7. Major west-northwest-trending fold belts deform Quaternary and older strata overlying deeply buried (1-5 km deep) basement rocks; most regional fold belts strike obliquely to strike-slip faults and are consistent with wrench-fault structural patterns, but the age and intensity of folding differ from place to place.
8. Several fault-bounded basement blocks are internally little deformed: the Sebastopol block in northern California (Franciscan basement between the San Andreas and Rodgers Creek faults), the Salinian block in central California (granitic basement between the Rinconada and San Andreas faults), and the Perris block in southern California (granitic basement between the Elsinore and San Jacinto faults).
9. Throughout the Quaternary, widespread uplift has characterized most of the fault system; locally downwarped, fault-controlled basins that reverse this general pattern are the San Francisco Bay and Santa Clara Valley (northern California), the Santa Clara River valley-Ventura Basin (southern California), the Los Angeles Basin, and basins near the southern and southwestern margin of the San Joaquin Valley.
10. Maximum observed uplift rates (0.5-1.0 cm/yr) for the late Quaternary occur near Punta Gorda and in the Transverse Ranges; elsewhere, measured uplift rates average about 0.05 cm/yr, but in large areas of the fault system no reliable measurements of uplift rates are available.

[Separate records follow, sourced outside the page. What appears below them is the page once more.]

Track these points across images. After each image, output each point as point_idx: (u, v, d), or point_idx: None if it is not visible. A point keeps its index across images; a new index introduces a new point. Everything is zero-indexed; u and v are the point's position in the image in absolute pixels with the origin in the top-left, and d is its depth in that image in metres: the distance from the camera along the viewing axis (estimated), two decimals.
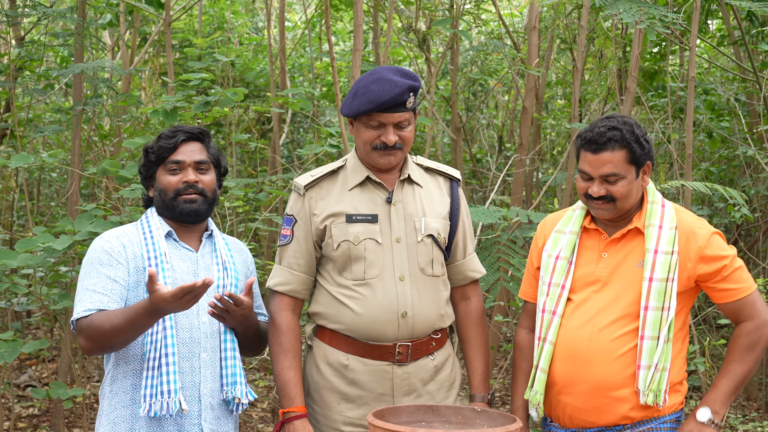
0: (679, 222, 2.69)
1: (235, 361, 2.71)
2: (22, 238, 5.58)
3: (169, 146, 2.72)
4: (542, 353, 2.70)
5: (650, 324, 2.60)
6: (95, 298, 2.59)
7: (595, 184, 2.63)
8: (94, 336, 2.54)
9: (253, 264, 2.94)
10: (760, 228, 6.33)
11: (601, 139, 2.60)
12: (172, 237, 2.74)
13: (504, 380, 6.65)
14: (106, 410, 2.66)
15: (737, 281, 2.68)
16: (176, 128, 2.77)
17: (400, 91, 2.68)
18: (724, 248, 2.69)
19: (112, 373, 2.68)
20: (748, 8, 4.68)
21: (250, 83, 7.90)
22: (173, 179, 2.72)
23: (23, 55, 5.72)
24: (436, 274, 2.84)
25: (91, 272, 2.64)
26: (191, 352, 2.65)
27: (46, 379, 6.24)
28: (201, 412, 2.65)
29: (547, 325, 2.71)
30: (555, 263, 2.75)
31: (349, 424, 2.80)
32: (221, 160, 2.83)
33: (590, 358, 2.63)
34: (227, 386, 2.68)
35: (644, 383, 2.60)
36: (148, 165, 2.77)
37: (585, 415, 2.66)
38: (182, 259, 2.71)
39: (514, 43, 6.93)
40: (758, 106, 6.07)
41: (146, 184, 2.81)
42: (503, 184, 6.96)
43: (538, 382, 2.71)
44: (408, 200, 2.84)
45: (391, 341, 2.77)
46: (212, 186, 2.77)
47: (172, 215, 2.73)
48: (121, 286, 2.62)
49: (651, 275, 2.62)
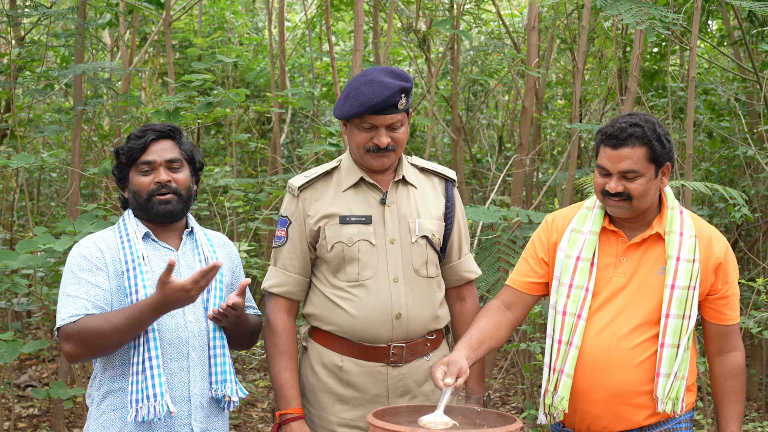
0: (698, 230, 2.67)
1: (225, 358, 2.68)
2: (23, 238, 5.58)
3: (138, 146, 2.66)
4: (567, 357, 2.63)
5: (671, 332, 2.58)
6: (79, 303, 2.55)
7: (613, 180, 2.58)
8: (88, 340, 2.50)
9: (239, 257, 2.90)
10: (760, 228, 6.33)
11: (622, 135, 2.56)
12: (151, 237, 2.69)
13: (504, 380, 6.65)
14: (94, 414, 2.64)
15: (735, 306, 2.70)
16: (146, 127, 2.70)
17: (390, 93, 2.66)
18: (735, 266, 2.70)
19: (99, 377, 2.66)
20: (749, 8, 4.68)
21: (250, 83, 7.90)
22: (145, 180, 2.66)
23: (24, 55, 5.72)
24: (430, 275, 2.83)
25: (71, 279, 2.60)
26: (179, 352, 2.62)
27: (46, 379, 6.24)
28: (191, 411, 2.63)
29: (571, 329, 2.64)
30: (576, 264, 2.68)
31: (344, 425, 2.80)
32: (195, 155, 2.77)
33: (609, 366, 2.60)
34: (217, 384, 2.66)
35: (663, 391, 2.58)
36: (120, 167, 2.71)
37: (602, 422, 2.64)
38: (162, 260, 2.67)
39: (514, 43, 6.93)
40: (758, 106, 6.07)
41: (121, 186, 2.75)
42: (503, 184, 6.96)
43: (564, 387, 2.63)
44: (402, 201, 2.83)
45: (385, 342, 2.77)
46: (186, 183, 2.71)
47: (148, 216, 2.69)
48: (104, 291, 2.59)
49: (673, 282, 2.60)
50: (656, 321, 2.61)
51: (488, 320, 2.75)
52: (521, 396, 5.96)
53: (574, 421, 2.70)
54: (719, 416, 2.75)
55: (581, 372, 2.62)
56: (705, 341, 2.77)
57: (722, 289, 2.67)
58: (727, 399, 2.73)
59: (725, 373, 2.73)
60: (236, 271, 2.85)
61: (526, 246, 2.88)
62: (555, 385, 2.66)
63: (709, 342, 2.75)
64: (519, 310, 2.82)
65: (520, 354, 6.06)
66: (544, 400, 2.71)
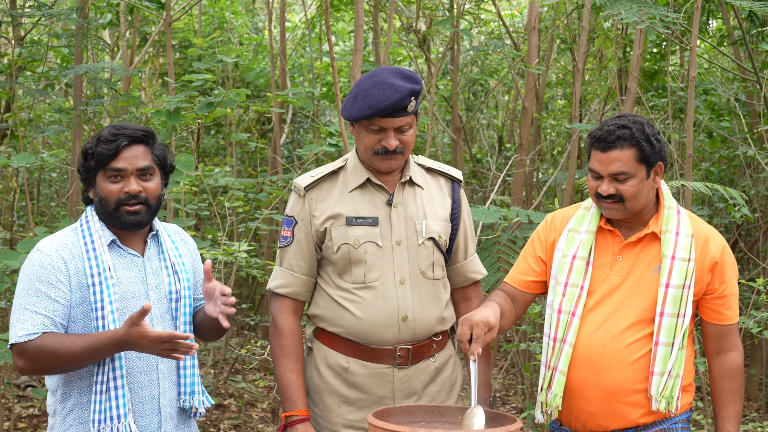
0: (695, 230, 2.68)
1: (194, 369, 2.61)
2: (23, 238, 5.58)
3: (109, 152, 2.50)
4: (561, 355, 2.64)
5: (665, 330, 2.59)
6: (37, 320, 2.43)
7: (605, 183, 2.60)
8: (43, 360, 2.40)
9: (196, 248, 2.79)
10: (760, 228, 6.33)
11: (610, 137, 2.58)
12: (116, 244, 2.57)
13: (504, 380, 6.65)
14: (58, 427, 2.54)
15: (733, 306, 2.71)
16: (118, 131, 2.54)
17: (401, 96, 2.63)
18: (733, 266, 2.70)
19: (62, 390, 2.54)
20: (749, 8, 4.68)
21: (250, 83, 7.91)
22: (114, 188, 2.52)
23: (24, 55, 5.73)
24: (436, 277, 2.82)
25: (29, 290, 2.46)
26: (149, 365, 2.54)
27: None
28: (161, 423, 2.57)
29: (565, 327, 2.66)
30: (572, 263, 2.70)
31: (350, 426, 2.79)
32: (167, 158, 2.63)
33: (604, 364, 2.61)
34: (185, 396, 2.60)
35: (657, 390, 2.59)
36: (87, 168, 2.56)
37: (598, 420, 2.64)
38: (128, 268, 2.56)
39: (514, 43, 6.93)
40: (758, 106, 6.07)
41: (86, 185, 2.60)
42: (503, 184, 6.96)
43: (557, 384, 2.65)
44: (409, 202, 2.81)
45: (391, 344, 2.76)
46: (156, 192, 2.57)
47: (114, 224, 2.56)
48: (64, 306, 2.47)
49: (668, 281, 2.61)
50: (651, 319, 2.62)
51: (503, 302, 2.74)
52: (521, 396, 5.97)
53: (570, 419, 2.71)
54: (717, 416, 2.76)
55: (576, 370, 2.64)
56: (703, 341, 2.78)
57: (719, 289, 2.68)
58: (724, 399, 2.73)
59: (723, 373, 2.74)
60: (196, 266, 2.75)
61: (526, 244, 2.90)
62: (549, 382, 2.68)
63: (708, 342, 2.76)
64: (518, 307, 2.84)
65: (520, 354, 6.06)
66: (540, 397, 2.73)
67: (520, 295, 2.83)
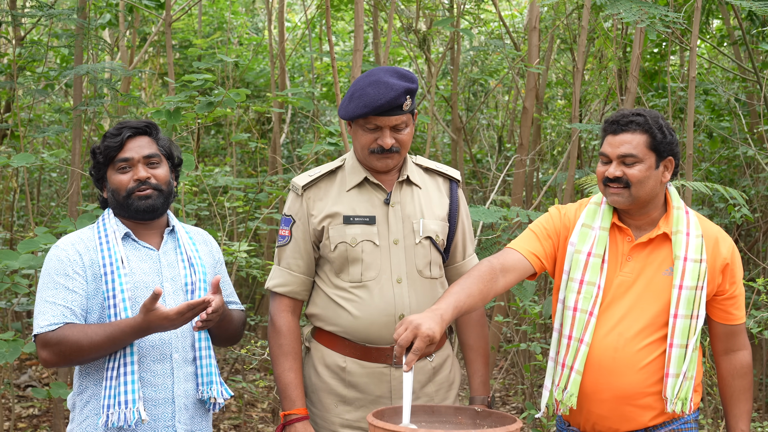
0: (704, 230, 2.67)
1: (210, 359, 2.65)
2: (23, 238, 5.58)
3: (115, 144, 2.61)
4: (578, 354, 2.62)
5: (679, 332, 2.58)
6: (57, 311, 2.52)
7: (612, 166, 2.61)
8: (66, 351, 2.48)
9: (220, 252, 2.84)
10: (760, 228, 6.33)
11: (623, 120, 2.61)
12: (131, 237, 2.64)
13: (504, 380, 6.65)
14: (77, 419, 2.60)
15: (741, 305, 2.71)
16: (121, 125, 2.66)
17: (396, 95, 2.64)
18: (741, 267, 2.71)
19: (79, 383, 2.61)
20: (749, 8, 4.68)
21: (250, 83, 7.91)
22: (124, 178, 2.62)
23: (24, 55, 5.73)
24: (434, 276, 2.83)
25: (48, 283, 2.56)
26: (162, 354, 2.59)
27: (46, 379, 6.25)
28: (175, 413, 2.59)
29: (583, 326, 2.63)
30: (587, 260, 2.66)
31: (347, 426, 2.79)
32: (173, 151, 2.72)
33: (615, 368, 2.59)
34: (203, 386, 2.63)
35: (672, 392, 2.58)
36: (97, 167, 2.67)
37: (608, 422, 2.64)
38: (143, 260, 2.62)
39: (515, 43, 6.93)
40: (758, 106, 6.07)
41: (99, 186, 2.70)
42: (503, 184, 6.96)
43: (573, 384, 2.62)
44: (406, 202, 2.82)
45: (388, 344, 2.76)
46: (166, 179, 2.65)
47: (128, 214, 2.63)
48: (81, 296, 2.55)
49: (681, 283, 2.60)
50: (663, 323, 2.61)
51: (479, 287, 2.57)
52: (521, 396, 5.97)
53: (579, 420, 2.69)
54: (728, 415, 2.75)
55: (588, 372, 2.62)
56: (711, 341, 2.77)
57: (730, 290, 2.68)
58: (735, 398, 2.73)
59: (733, 372, 2.74)
60: (218, 268, 2.80)
61: (534, 223, 2.79)
62: (566, 382, 2.64)
63: (716, 341, 2.75)
64: (513, 278, 2.67)
65: (520, 354, 6.06)
66: (551, 393, 2.70)
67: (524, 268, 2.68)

11. Major strike-slip faults bound the west edge of several uplifted blocks in northern California: the Santa Rosa block, bounded by the Rodgers Creek and Maacama faults; the Diablo Range and Temblor Range blocks, bounded by the Calaveras and San Andreas faults; and the Santa Cruz Mountains and Santa Lucia Range blocks, bounded by the San Gregorio, San Simeon, and Hosgri faults.
12. In the Transverse and Peninsular Ranges of southern California, Quaternary uplift near strike-slip faults has produced two nearly orthogonal mountain chains: (1) the west-northwesterly-trending ranges that separate the Mojave Desert from coastal lowlands and that lie along the trend of Transverse Ranges thrust faults and the southern branch of the San Andreas fault, and (2) the northsouth-trending mountain system composed of discrete, northwest-trending ranges that are separated and possibly offset by the Elsinore and San Jacinto faults west of the Salton Sea.
13. Rates of Quaternary faulting, folding, and uplift resemble those for the pre-Quaternary fault system; significantly higher rates, evident near Punta Gorda and in the Transverse Ranges, signify late pulses of accelerated tectonic activity that are still underway.
Despite many still-unsolved problems and unanswered questions, the San Andreas fault system has proved a productive laboratory in which to pursue three tasks: to quantitatively evaluate earthquake hazards in the densely populated, high-risk regions of California; to develop new investigative and analytical methods that can be applied in other regions of high earthquake risk; and to better understand how geologic processes deform the Earth's crust at plate margins. None of these tasks is finished, but the progress so far has improved our knowledge of crustal-deformation processes and aided our efforts to reduce the hazards from damaging earthquakes.